Another of Reale's priorities is derailing a "growing warfare state" by working toward energy independence and scaling back overseas involvement, which he believes can be achieved by using 1970s sodium salt reactor technology to provide nuclear energy.

He also wants to improve "an economy that can be described as a casino" by, among other measures, allowing big banks to fail. And he wants to make student loans dischargeable in bankruptcy and subject to the Truth in Lending Act, the Fair Credit Reporting Act and the Fair Debt Collection Practices Act - a step he described as ""an extreme example of something practical we can do right now to help everybody."

A distaste for government interference

Although she identifies primarily as a Republican, Hopkins-Cavanagh shares with Reale and many Libertarians a distaste for government interference.

"First and foremost in my mind is that the government is overreaching its power and intrusion into our lives in so many ways, fiscally as well as socially," she said. "I'm perfectly happy to be a Republican and have those ideas."

Hopkins-Cavanagh said government interference has botched the health care system, created problems for small-business owners and kept some people in a perpetual cycle of poverty.

If elected, Hopkins-Cavanagh said, energy and national security would be two of her highest priorities. She wants to make the New England power grid more secure and would like to see more secure borders and more aggressive deportation of undocumented immigrants, although she supports a path to citizenship for certain law-abiding immigrants.

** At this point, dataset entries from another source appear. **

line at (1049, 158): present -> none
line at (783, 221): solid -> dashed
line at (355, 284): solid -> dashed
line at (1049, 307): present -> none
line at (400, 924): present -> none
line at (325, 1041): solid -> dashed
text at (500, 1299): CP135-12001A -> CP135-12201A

She said that "blanket amnesty," however, is a "mistake," and while she is sympathetic to undocumented immigrants who have spent most of their lives in the United States, she said a woman crossing the border to give birth is "not appropriate."

Hopkins-Cavanagh said health care is also an important issue. She would like to see the repeal of the Affordable Care Act and "would make it illegal to take away someone's property" because of unpaid medical bills. She would like to see pre-existing conditions covered by insurance and would set up government-funded health savings accounts for the working poor, but she is strongly opposed to a single-payer health care system.

She also believes birth control pills should be available over the counter, which she said would drive prices down and avoid the controversy over whether employers should be required to pay for insurance coverage of oral contraceptives.

One of the major things that sets Hopkins-Cavanagh apart from her Libertarian opponent is that she has the support of a major party, which comes with a $5,000 donation - the maximum allowed by law - from the Grassroots East political action committee and advertising support from the well-funded Republicans.

Although her campaign is largely self-financed, Hopkins-Cavanagh had raised $71,041 by July 23. Reale, on the other hand, did not have to file with the Federal Election Commission because he had raised less than $5,000. Hopkins-Cavanagh's campaign website is

Reale said fundraising is not a top priority for his campaign because he can't hope to match the money raised by Hopkins-Cavanagh or Courtney, who already had more than $1 million in July. Instead, he's relying on media interviews, his web presence and name recognition from the previous two elections to make himself known to voters.

"Hopefully, if things work out, I'll go to Washington," said Reale. "If not, I'll learn to play the violin."